_Exercise instructions_
Rewrite the records below, replacing "collectors" with "collected by" and keeping everything else the same. Omit the pictures.

(Stored data entries)
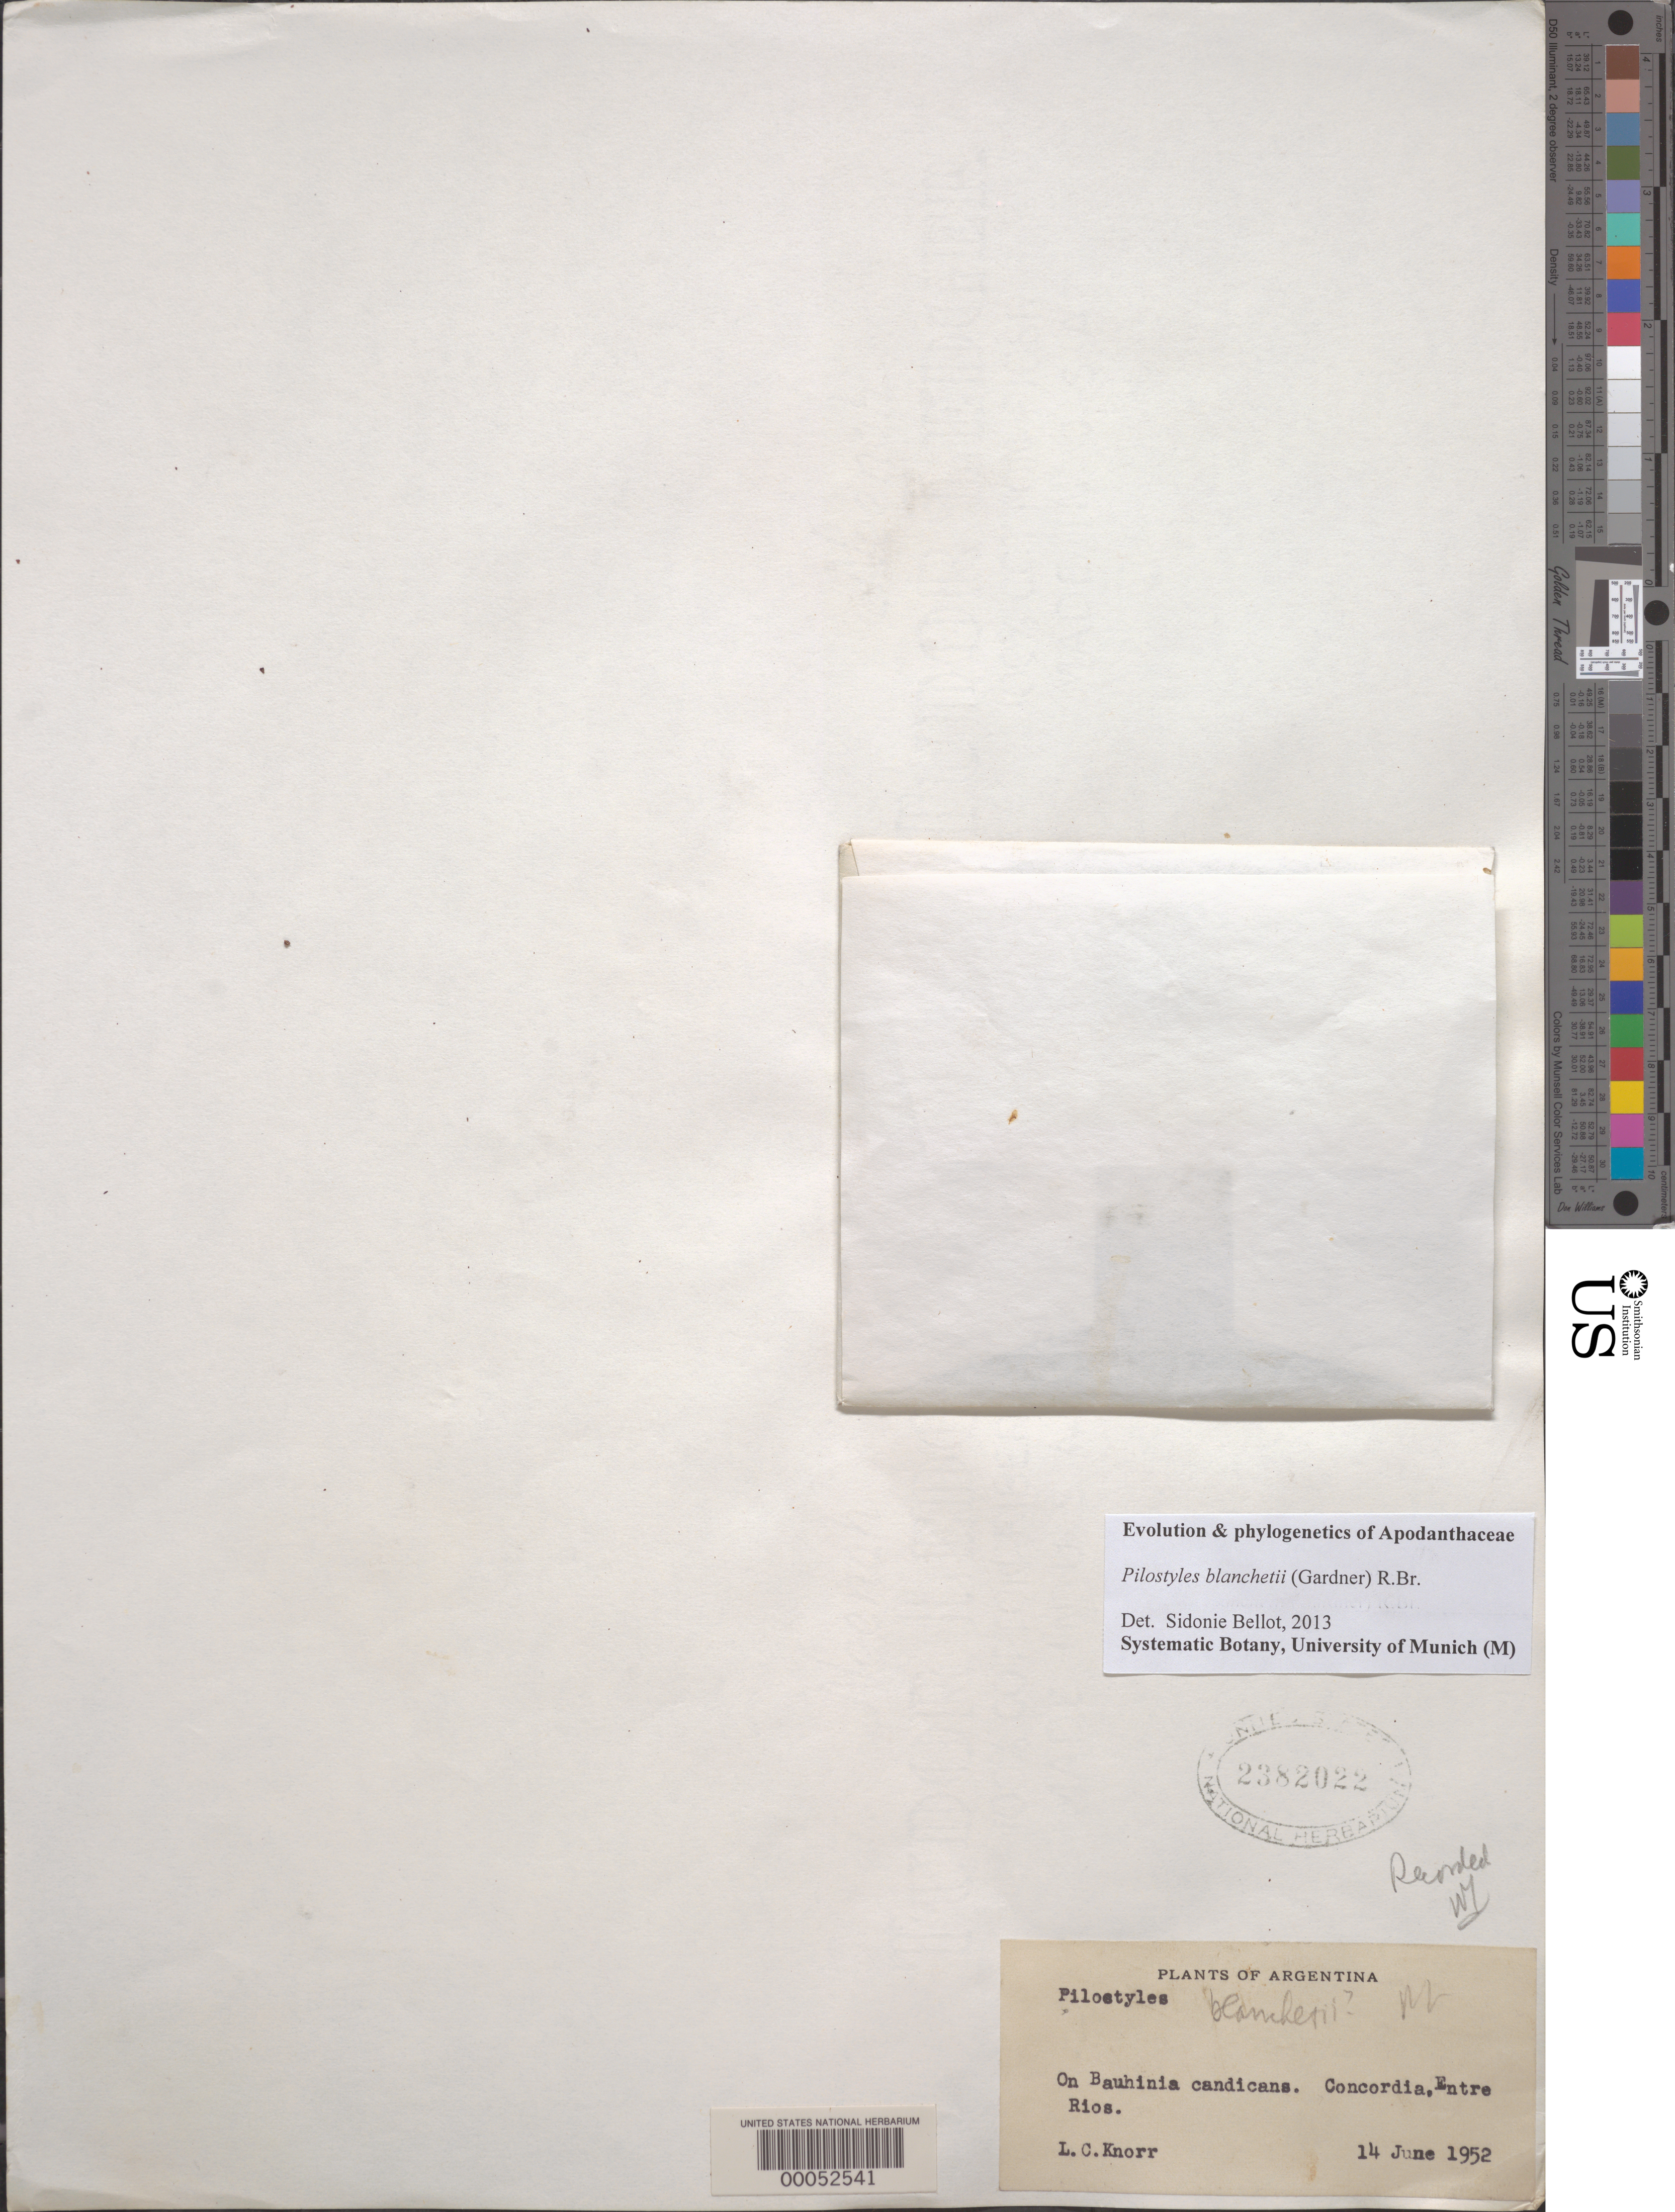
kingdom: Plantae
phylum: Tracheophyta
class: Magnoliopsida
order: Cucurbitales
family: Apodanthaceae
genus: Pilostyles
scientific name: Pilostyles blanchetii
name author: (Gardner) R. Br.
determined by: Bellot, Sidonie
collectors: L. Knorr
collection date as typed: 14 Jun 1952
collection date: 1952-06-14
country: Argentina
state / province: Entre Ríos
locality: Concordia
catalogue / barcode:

_Solution for this exercise_
kingdom: Plantae
phylum: Tracheophyta
class: Magnoliopsida
order: Cucurbitales
family: Apodanthaceae
genus: Pilostyles
scientific name: Pilostyles blanchetii
name author: (Gardner) R. Br.
determined by: Bellot, Sidonie
collected by: L. Knorr
collection date as typed: 14 Jun 1952
collection date: 1952-06-14
country: Argentina
state / province: Entre Ríos
locality: Concordia
catalogue / barcode:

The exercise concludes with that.